- **ACTIVITY LIST**
1. In the text on quitting smoking, rewrite the passage that begins at "We all know" and stops after "motivation to quit smoking?", replacing "smoking" with "vaping" everywhere it appears.
2. List every age given as a number in point 1 of the text on quitting smoking.

══ SOURCE TEXT

“What are some mental tricks that can help motivate me to quit smoking?”
We all know that smoking is bad for you. This should not be a surprise to anyone. But many have failed to quit smoking, finding that it is “just too hard to quit.” People give up trying to quit and slip back into the comfortable routine of smoking. They feel some level of shame and wish that things were different, knowing deep down that they should somehow try to quit smoking again. Under these circumstances, how can someone cultivate the motivation to quit smoking?
1. First, realize the mortality rates involved and how quitting affects them. A very large and thorough 50 year study involving over ten thousand smokers revealed that it’s never too late to quit. The study demonstrated that people who smoke until they die typically lived about 15 to 20 years less than their non-smoking counterparts. Quitting by age 50 cuts that time in half! And quitting by age 40 knocks it down about 75 percent. Quitting before age 30 showed the same mortality rates as non-smokers. Those are very encouraging statistics! Even if you are a senior citizen, quitting smoking will add several years to your life. Quitting at a younger age adds even more longevity and benefits.

════
══ DATA SUPPLIED

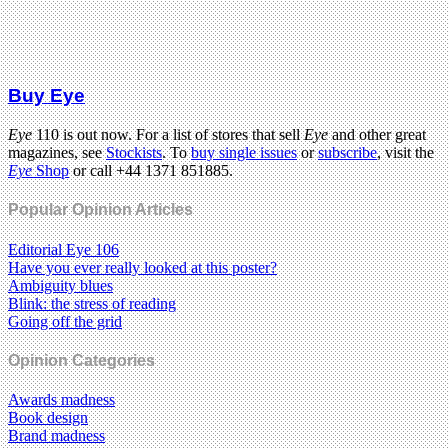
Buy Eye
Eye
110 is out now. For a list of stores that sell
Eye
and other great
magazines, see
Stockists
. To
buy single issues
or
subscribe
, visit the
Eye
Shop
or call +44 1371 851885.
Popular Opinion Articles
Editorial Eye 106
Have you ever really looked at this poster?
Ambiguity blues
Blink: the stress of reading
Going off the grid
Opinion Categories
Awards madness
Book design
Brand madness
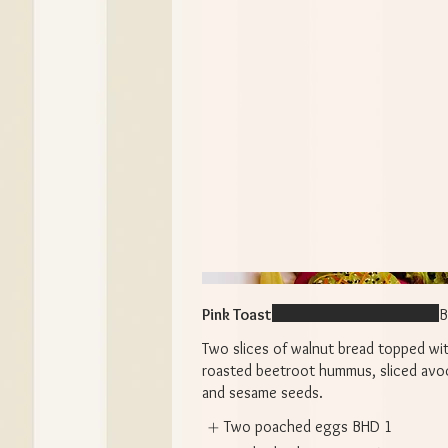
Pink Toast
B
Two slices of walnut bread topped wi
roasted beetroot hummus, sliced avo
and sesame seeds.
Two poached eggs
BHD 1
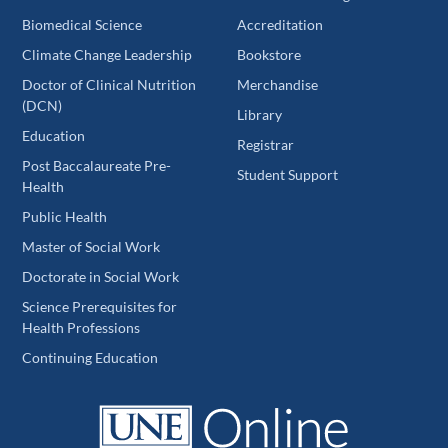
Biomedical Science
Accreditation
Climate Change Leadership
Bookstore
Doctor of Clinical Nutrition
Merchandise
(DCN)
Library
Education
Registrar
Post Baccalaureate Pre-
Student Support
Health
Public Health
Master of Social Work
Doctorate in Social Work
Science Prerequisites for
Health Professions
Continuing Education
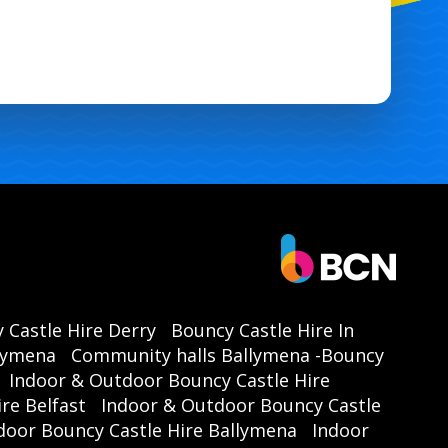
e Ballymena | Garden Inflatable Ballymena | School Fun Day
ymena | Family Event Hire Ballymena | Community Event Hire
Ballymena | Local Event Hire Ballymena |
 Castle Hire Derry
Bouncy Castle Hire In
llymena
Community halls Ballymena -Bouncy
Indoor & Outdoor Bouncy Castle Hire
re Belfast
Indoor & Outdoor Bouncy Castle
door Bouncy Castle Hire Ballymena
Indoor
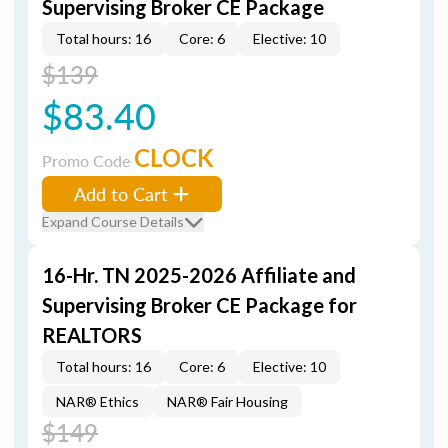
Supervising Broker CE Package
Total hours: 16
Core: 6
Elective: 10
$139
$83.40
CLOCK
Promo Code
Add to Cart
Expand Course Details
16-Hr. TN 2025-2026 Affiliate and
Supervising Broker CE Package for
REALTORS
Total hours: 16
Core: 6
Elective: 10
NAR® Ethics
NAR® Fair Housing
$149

════

- **SOLVED TASKS**
1.
We all know that vaping is bad for you. This should not be a surprise to anyone. But many have failed to quit vaping, finding that it is “just too hard to quit.” People give up trying to quit and slip back into the comfortable routine of vaping. They feel some level of shame and wish that things were different, knowing deep down that they should somehow try to quit vaping again. Under these circumstances, how can someone cultivate the motivation to quit vaping?

2. 50, 40, 30